From Week 12 to Week 13, Green Bay’s offensive line improved tremendously. A unit that struggled mightily against stunts in the loss to Pittsburgh learned from its mistakes and adjusted quickly, picking up similar stunts with ease against Tampa Bay.
This isn’t entirely the line’s doing, though. Tampa Bay doesn’t pack the same punch with its front seven that Pittsburgh does. The Buccaneers were also very unimaginative in their defensive playcalling against Green Bay. The challenge simply wasn’t as great.
The key matchup in Week 14 against Cleveland will of course be between rookie Myles Garrett and left tackle David Bakhtiari. The latter struggled in spots against Pittsburgh but was as reliable as they come versus Tampa Bay. Garrett is a different beast than anyone Bakhtiari faced from Tampa Bay, and offers more stunting chances for Cleveland.

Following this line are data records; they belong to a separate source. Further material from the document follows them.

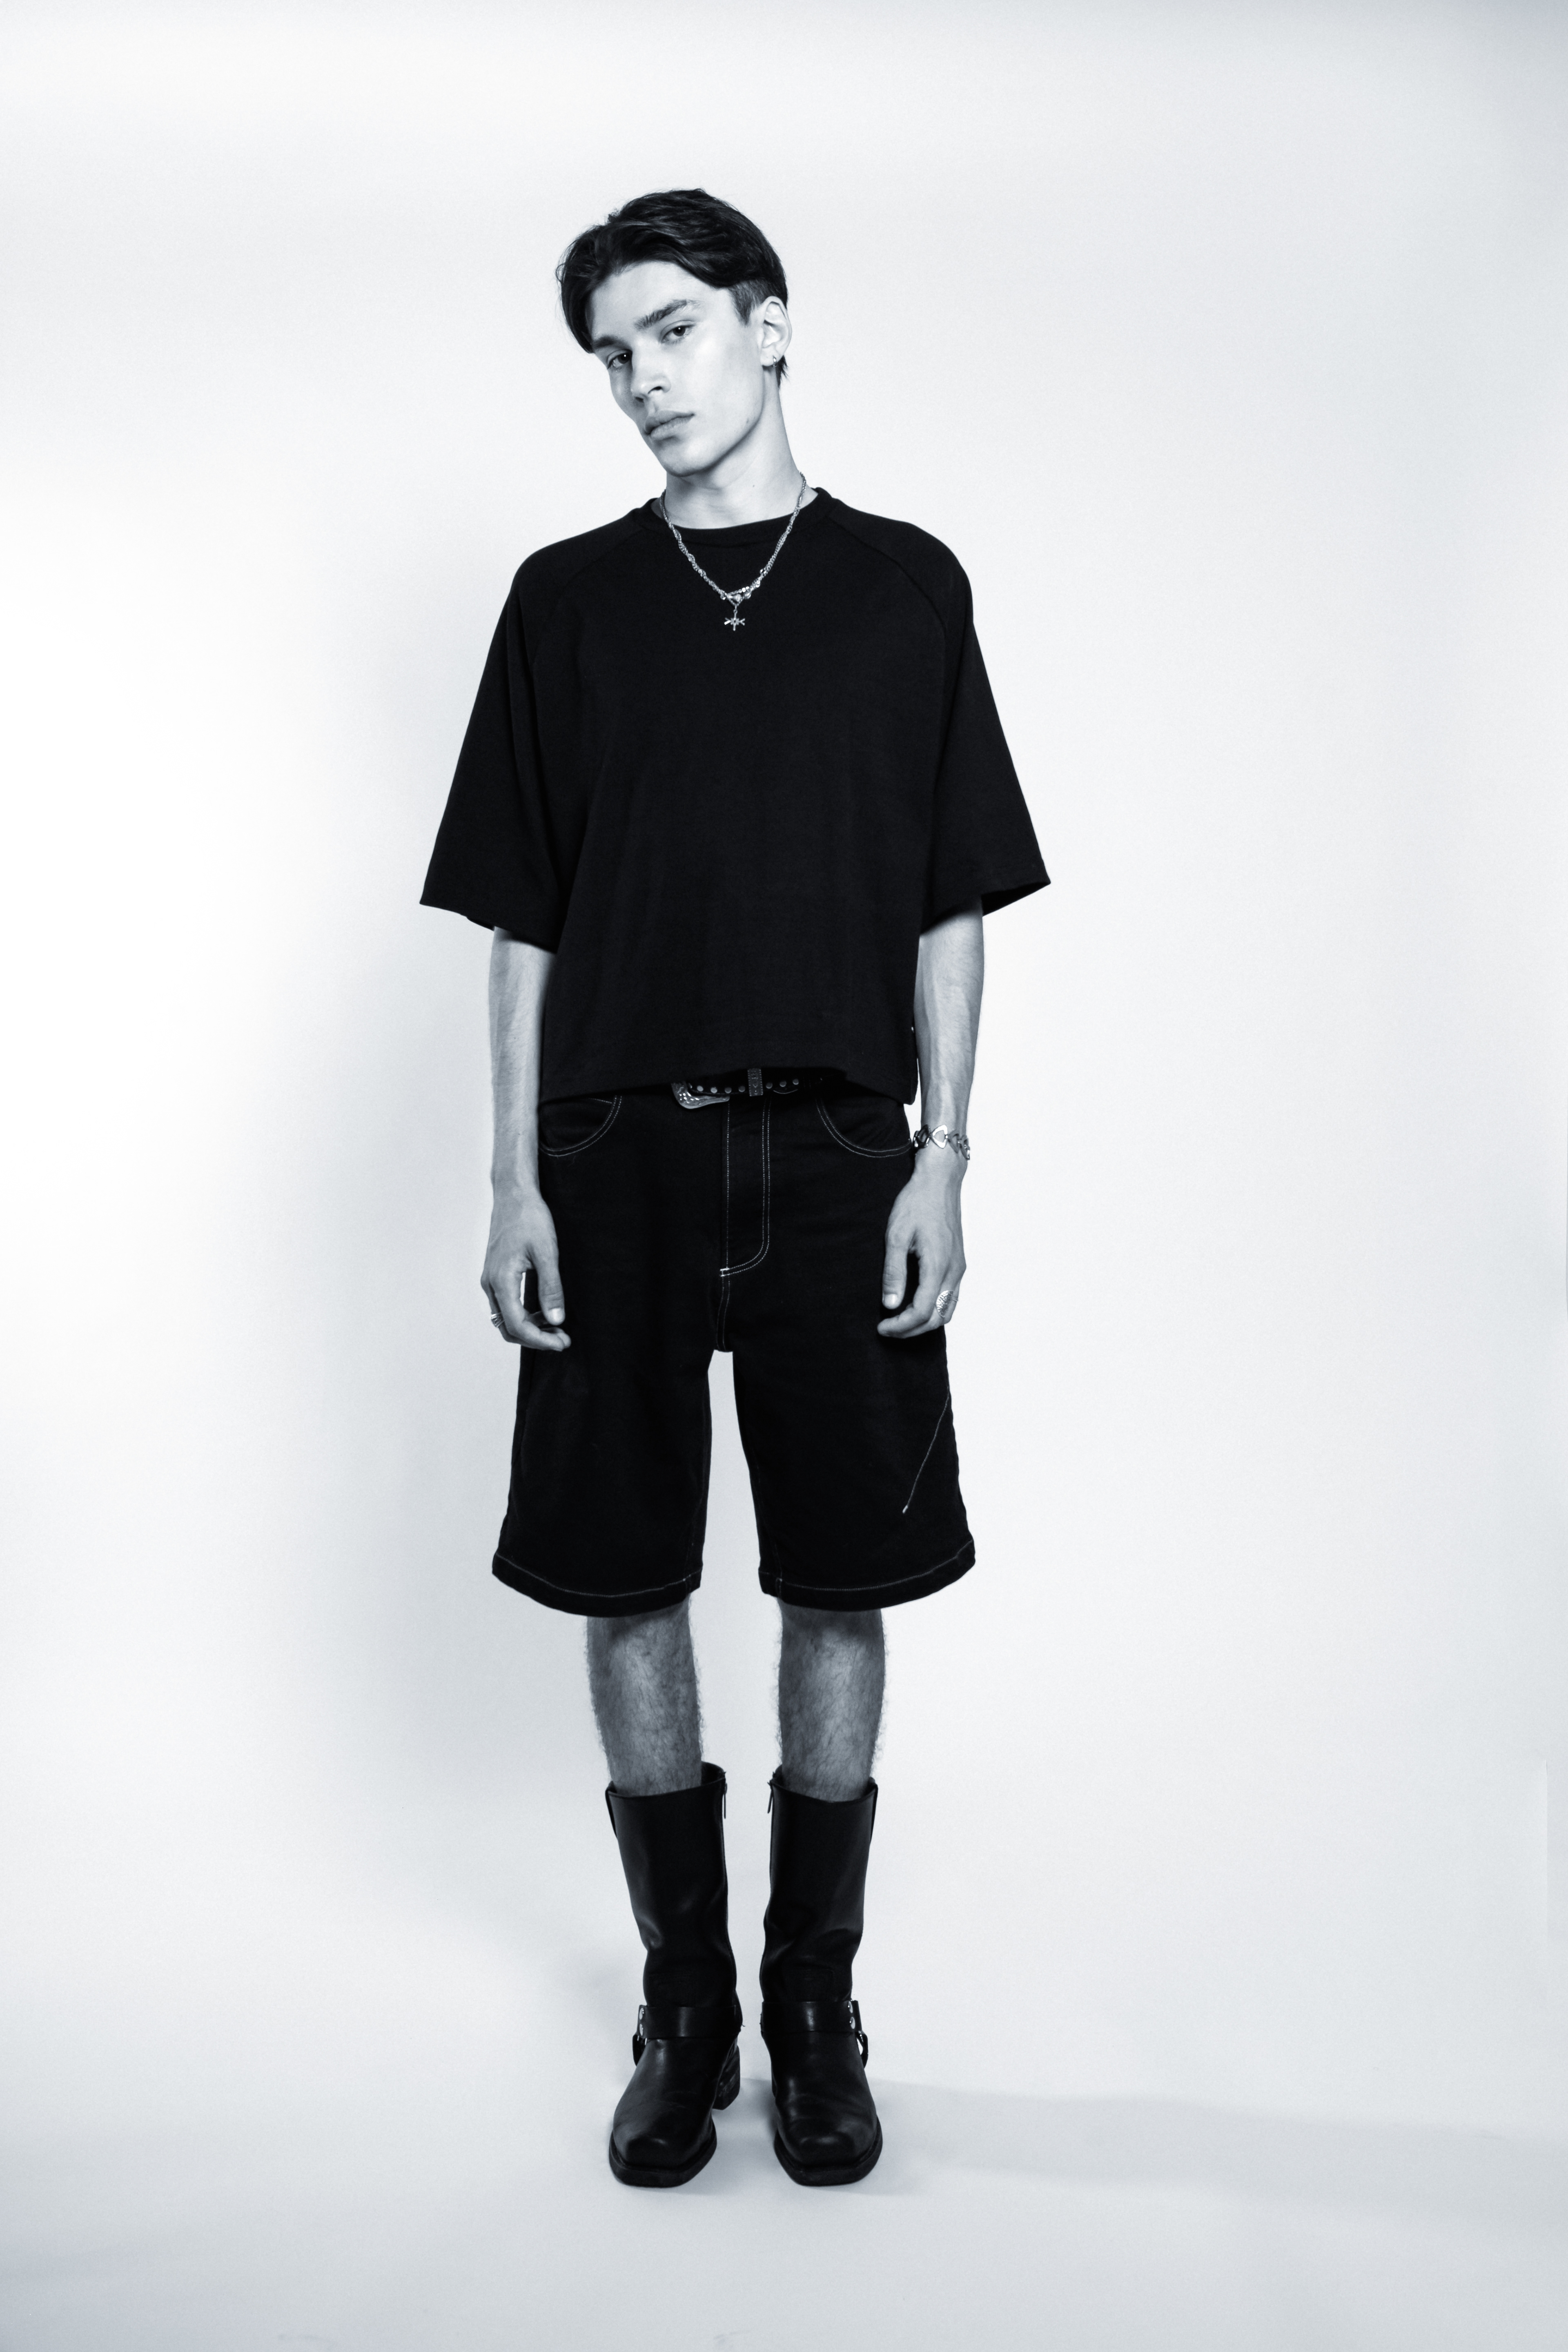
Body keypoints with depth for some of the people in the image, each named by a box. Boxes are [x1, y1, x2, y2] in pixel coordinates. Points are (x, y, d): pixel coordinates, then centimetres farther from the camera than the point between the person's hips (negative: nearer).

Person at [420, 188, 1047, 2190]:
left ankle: (819, 2017, 23)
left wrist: (943, 1156, -3)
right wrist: (516, 1184, 1)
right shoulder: (568, 602, 10)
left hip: (838, 1158, 0)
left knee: (839, 1590, 4)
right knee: (628, 1589, 5)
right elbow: (521, 922, 7)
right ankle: (682, 2011, 24)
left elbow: (951, 910, 6)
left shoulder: (906, 590, 8)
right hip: (619, 1159, 1)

Here is where we’ll see if Green Bay has truly fixed its problems against slants and stunts.
Green Bay has blocked power plays better than zones as of late, but neither are all that promising. What has been glaring in recent weeks is how close guard Jahri Evans is to retirement. The former elite-level blocker just doesn’t bring what he once did to the game, something that was evident early and especially in the fourth quarter, when Buccaneers defensive tackle Gerald McCoy — who owns one of the league’s best get-offs — blew right past his inside shoulder for a tackle for loss.

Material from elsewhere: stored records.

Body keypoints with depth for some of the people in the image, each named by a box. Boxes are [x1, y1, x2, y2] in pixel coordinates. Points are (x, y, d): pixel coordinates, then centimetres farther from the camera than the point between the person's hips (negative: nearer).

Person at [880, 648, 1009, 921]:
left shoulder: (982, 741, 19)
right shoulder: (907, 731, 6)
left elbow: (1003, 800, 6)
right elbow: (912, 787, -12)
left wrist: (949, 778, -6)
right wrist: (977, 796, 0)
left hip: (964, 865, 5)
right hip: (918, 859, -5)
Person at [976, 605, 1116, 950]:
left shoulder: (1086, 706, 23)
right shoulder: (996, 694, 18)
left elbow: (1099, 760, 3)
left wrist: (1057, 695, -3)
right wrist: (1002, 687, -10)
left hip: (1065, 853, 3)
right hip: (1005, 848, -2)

Praise should be heaped on the pulling ability to Lane Taylor, who showed on a couple of different occasions that he excels at keeping his head on a swivel while following his course into the hole. He sealed off McCoy (Tampa Bay’s best defensive lineman) on a pull in the first half and wrapped into the hole to clear space for a Jamaal Williams on another run later in the half.
But Green Bay’s offense, as a whole, remains stuck in a low gear with no sign that it’s ever going to speed up. Even on the game-winning touchdown run, Aaron Jones took a handoff and ran into a wall of humans — because there wasn’t anywhere to run according to the designed play — before making his own course to the end zone for the walk-off winner.
Green Bay’s offense isn’t great. It’s not really even good. But that’s not on the offensive line. The Packersshould be interesting to watch when Rodgers returns, whether in contention or not, just to see how the offense transforms with him under center. Until then, bleh.